OS X 10.9 Cabernet: What’s a Power User?

| On 30, Apr 2013

 OS X 10.9 Cabernet: Whats a Power User?

By April of 2012, the OS X Mountain Lion beta had been underway for months and the new features were well documented. Here in 2013, with no beta and few rumors, folks have been getting understandably nervous. All the more so given rumors that Apple have pulled developers away from OS X 10.9 to work on iOS 7 — wouldn’t be the first time.

Yet, here we are reading fresh rumors that OS X 10.9, codenamed Cabernet, is coming and will deliver “power user” functionality.

According to 9 to 5 Mac, a freshly flattened iOS 7 and OS X 10.9 will be unveiled at this year’s WWDC. The company’s desktop OS update will deliver deeper iOS integration with an emphasis on power users.

From a pure Mac perspective, these are expected to include tags and tabbed browsing in the Finder and a new version of Safari, featuring faster page loading, speed and efficiency.

A long standing irritation in OS X, fullscreen app behavior on multi-monitor systems, is expected to get attention, too. In OS X Mountain Lion, Apple’s current release, running an app in fullscreen mode blacks out a user’s second, third, etc. displays, which is wasteful and irritating.

OS X 10.9 purportedly will get around this issue by allowing the user to keep a second app open in a different space in a second [sic] display. This would be an improvement, but implementation (i.e. what about additional apps?) will be key.

Apple are widely expected to introduce if not release updated MacBook Pro and Air models, as well as some kind of professional Mac desktop.

OS X 10.9: Siri, Tell Me a Joke?

OS X Mountain Lion delivered a lot of “Back to Mac” functionality in the form of Messages, Notes/Reminders, Game Center, one-click social sharing (i.e. Facebook, Twitter) and AirPlay. Naturally, Mac users are hoping additional iOS functionality will make the leap to the fairer platform with Siri being their top want.

What does “Cabernet” mean? — one possible take.

Tapscape has previously reported that OS X + Siri integration is coming. 9 to 5 Mac has in the past said the same, though now seems less certain that this popular iOS feature will make the leap to OS X 10.9.

Maps and iBooks also are top wants.

Whereas iBooks integration would “merely” entail porting the app to the Mac, Maps would require significantly more effort. That said, if Siri is in doubt, then Maps on OS X is perhaps a “bridge too far” for this year’s OS X refresh.

OS X 10.9: What’s a Power User?

And, then there’s the question about functionality hardcore pro Mac users have wanted for years — implementation of the latest version of OpenGL, broader/easier OpenCL support (compatible Macs and apps) and a modern file system, a la ZFS.
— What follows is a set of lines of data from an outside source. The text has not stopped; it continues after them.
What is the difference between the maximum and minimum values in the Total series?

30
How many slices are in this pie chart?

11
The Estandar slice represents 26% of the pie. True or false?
OpenGL 3.2 would be a boon for video and graphics pro users, as well as the growing number of Mac gamers — yes, people, the Mac’s got game. The same people would likely wet themselves with glee if Apple delivered improved OpenCL and finally moved the Mac to ZFS or some other advanced file system.

However, as laid out by 9 to 5 Mac, OS X 10.9 will deliver power user — people that integrate and fully utilize OS features in their workflow (i.e. social sharing, Messages, etc.) — functionality rather than features that video, image editing and gamers would find useful.

Are you a Mac power user or a pro? What features would you like to see delivered in OS X 10.9?

Image: Apple Fan Site

  • Joel Bruner

    Also the question of what Apple will do about the “Unix” stuff that has gone to GPL v3, a place Apple dare not tread because there is no compromise between the total transparency that the FSF and Richard Stallman demand and the propriety that Apple will always require (secret sauce has to stay secret sometimes). Bash is the most prominent example, 10.8 still ships with bash version 3.2.48, even though version 4 came out in 2009. This is something I’m curious about: what else are they going to bring in-house (SMB for example) or simply omit in future revisions? And omissions might be the right choice if there are security vulnerabilities — although this one seems amusing http://www.cvedetails.com/cve/CVE-2010-0002/

  • naked truth

    The self-defeating stupidity of the “free’ software people never ceases to amaze — a case study in how not to succeed.